(What is expected) Print back each record unchanged, without pictures.

(Extracted records)

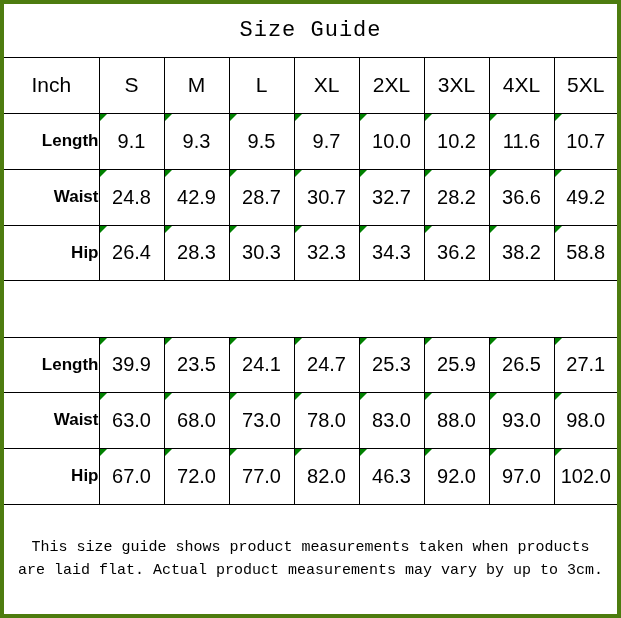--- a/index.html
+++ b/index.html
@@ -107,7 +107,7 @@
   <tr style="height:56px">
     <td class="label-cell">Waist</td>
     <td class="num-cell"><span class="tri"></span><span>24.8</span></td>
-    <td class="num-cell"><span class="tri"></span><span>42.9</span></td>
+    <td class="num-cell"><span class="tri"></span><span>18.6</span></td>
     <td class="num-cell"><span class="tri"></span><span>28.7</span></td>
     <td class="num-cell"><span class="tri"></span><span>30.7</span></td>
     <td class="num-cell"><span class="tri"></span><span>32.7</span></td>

(Solution)
--- a/index.html
+++ b/index.html
@@ -107,7 +107,7 @@
   <tr style="height:56px">
     <td class="label-cell">Waist</td>
     <td class="num-cell"><span class="tri"></span><span>24.8</span></td>
-    <td class="num-cell"><span class="tri"></span><span>42.9</span></td>
+    <td class="num-cell"><span class="tri"></span><span>18.6</span></td>
     <td class="num-cell"><span class="tri"></span><span>28.7</span></td>
     <td class="num-cell"><span class="tri"></span><span>30.7</span></td>
     <td class="num-cell"><span class="tri"></span><span>32.7</span></td>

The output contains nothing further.